BEGIN Data for the task

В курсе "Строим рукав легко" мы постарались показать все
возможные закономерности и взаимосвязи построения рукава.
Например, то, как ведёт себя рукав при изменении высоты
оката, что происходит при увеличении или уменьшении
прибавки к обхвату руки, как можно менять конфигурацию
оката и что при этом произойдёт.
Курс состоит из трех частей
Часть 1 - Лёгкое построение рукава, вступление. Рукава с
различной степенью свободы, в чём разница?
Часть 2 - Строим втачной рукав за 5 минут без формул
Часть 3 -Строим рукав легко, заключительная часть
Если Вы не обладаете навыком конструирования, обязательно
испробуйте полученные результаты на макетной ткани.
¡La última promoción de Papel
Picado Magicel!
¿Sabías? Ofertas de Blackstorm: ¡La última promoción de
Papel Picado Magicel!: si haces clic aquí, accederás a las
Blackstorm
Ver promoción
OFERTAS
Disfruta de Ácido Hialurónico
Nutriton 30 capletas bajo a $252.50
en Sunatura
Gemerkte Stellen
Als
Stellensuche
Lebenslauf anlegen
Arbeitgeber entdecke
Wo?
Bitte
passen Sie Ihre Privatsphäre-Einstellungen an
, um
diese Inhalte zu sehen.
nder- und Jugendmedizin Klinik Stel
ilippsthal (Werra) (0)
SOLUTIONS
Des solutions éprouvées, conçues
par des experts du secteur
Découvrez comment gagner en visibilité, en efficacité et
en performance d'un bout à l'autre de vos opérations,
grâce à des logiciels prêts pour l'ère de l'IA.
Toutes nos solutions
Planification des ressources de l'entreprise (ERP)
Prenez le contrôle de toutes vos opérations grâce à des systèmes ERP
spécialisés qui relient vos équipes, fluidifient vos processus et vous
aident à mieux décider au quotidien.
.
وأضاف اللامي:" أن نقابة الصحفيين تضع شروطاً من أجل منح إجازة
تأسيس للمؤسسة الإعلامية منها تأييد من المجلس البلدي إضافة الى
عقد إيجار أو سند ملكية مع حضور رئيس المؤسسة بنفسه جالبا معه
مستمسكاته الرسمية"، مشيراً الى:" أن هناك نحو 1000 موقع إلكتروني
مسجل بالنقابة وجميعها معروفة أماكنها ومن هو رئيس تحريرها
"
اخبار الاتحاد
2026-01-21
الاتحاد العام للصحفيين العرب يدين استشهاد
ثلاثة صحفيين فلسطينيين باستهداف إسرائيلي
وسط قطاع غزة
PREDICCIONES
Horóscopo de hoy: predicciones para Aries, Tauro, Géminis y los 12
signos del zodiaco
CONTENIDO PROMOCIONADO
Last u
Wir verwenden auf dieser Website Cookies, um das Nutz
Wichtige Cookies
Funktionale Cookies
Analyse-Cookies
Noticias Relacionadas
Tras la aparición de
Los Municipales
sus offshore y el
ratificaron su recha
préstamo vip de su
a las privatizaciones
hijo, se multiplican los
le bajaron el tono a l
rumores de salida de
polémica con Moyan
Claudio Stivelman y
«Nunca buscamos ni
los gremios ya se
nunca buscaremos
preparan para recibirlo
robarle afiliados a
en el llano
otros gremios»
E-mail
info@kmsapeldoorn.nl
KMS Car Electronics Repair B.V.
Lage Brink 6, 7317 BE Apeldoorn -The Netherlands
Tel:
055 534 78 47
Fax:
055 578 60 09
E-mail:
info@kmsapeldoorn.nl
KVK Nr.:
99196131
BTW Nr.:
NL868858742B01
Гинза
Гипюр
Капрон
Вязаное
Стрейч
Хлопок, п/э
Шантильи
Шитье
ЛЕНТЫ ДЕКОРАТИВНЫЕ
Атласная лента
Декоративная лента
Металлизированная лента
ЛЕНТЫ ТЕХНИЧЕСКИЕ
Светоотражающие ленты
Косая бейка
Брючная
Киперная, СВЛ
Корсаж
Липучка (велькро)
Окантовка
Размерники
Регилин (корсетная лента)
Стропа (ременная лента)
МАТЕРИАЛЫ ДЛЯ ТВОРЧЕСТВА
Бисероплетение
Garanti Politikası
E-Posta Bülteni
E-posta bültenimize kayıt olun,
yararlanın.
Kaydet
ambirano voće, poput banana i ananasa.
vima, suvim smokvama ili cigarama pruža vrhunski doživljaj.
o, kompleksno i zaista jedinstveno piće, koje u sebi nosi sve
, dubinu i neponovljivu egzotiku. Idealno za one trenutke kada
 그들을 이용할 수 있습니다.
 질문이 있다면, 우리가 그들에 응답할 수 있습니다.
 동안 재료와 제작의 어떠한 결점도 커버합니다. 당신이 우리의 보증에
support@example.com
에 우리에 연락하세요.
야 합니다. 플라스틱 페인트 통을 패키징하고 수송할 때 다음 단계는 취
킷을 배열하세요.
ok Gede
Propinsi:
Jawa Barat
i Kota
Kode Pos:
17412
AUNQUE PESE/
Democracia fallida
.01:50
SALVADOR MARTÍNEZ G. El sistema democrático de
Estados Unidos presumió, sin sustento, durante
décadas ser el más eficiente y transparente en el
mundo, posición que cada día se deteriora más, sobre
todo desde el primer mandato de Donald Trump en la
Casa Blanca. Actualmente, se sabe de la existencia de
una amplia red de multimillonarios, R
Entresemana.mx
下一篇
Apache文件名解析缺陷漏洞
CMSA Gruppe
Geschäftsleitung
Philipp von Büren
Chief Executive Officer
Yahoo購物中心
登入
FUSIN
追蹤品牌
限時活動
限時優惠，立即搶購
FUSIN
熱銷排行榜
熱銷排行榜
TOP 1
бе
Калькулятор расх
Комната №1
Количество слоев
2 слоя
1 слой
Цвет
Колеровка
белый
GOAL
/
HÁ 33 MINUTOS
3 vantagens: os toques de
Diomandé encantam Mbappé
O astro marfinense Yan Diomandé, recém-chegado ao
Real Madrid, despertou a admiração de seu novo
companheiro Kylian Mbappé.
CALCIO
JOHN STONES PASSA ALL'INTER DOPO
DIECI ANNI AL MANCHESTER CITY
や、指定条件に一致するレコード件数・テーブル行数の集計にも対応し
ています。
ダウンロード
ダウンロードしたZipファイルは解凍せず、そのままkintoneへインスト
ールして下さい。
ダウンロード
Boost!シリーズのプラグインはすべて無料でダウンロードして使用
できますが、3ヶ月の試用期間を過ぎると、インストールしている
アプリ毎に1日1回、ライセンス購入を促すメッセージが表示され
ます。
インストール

END Data for the task

→ **Action item**:
Once the line containing "one trenutke kada" is found in the listing above, set down that line and every line after it, exactly.

→ **Your response**:
, dubinu i neponovljivu egzotiku. Idealno za one trenutke kada
 그들을 이용할 수 있습니다.
 질문이 있다면, 우리가 그들에 응답할 수 있습니다.
 동안 재료와 제작의 어떠한 결점도 커버합니다. 당신이 우리의 보증에
support@example.com
에 우리에 연락하세요.
야 합니다. 플라스틱 페인트 통을 패키징하고 수송할 때 다음 단계는 취
킷을 배열하세요.
ok Gede
Propinsi:
Jawa Barat
i Kota
Kode Pos:
17412
AUNQUE PESE/
Democracia fallida
.01:50
SALVADOR MARTÍNEZ G. El sistema democrático de
Estados Unidos presumió, sin sustento, durante
décadas ser el más eficiente y transparente en el
mundo, posición que cada día se deteriora más, sobre
todo desde el primer mandato de Donald Trump en la
Casa Blanca. Actualmente, se sabe de la existencia de
una amplia red de multimillonarios, R
Entresemana.mx
下一篇
Apache文件名解析缺陷漏洞
CMSA Gruppe
Geschäftsleitung
Philipp von Büren
Chief Executive Officer
Yahoo購物中心
登入
FUSIN
追蹤品牌
限時活動
限時優惠，立即搶購
FUSIN
熱銷排行榜
熱銷排行榜
TOP 1
бе
Калькулятор расх
Комната №1
Количество слоев
2 слоя
1 слой
Цвет
Колеровка
белый
GOAL
/
HÁ 33 MINUTOS
3 vantagens: os toques de
Diomandé encantam Mbappé
O astro marfinense Yan Diomandé, recém-chegado ao
Real Madrid, despertou a admiração de seu novo
companheiro Kylian Mbappé.
CALCIO
JOHN STONES PASSA ALL'INTER DOPO
DIECI ANNI AL MANCHESTER CITY
や、指定条件に一致するレコード件数・テーブル行数の集計にも対応し
ています。
ダウンロード
ダウンロードしたZipファイルは解凍せず、そのままkintoneへインスト
ールして下さい。
ダウンロード
Boost!シリーズのプラグインはすべて無料でダウンロードして使用
できますが、3ヶ月の試用期間を過ぎると、インストールしている
アプリ毎に1日1回、ライセンス購入を促すメッセージが表示され
ます。
インストール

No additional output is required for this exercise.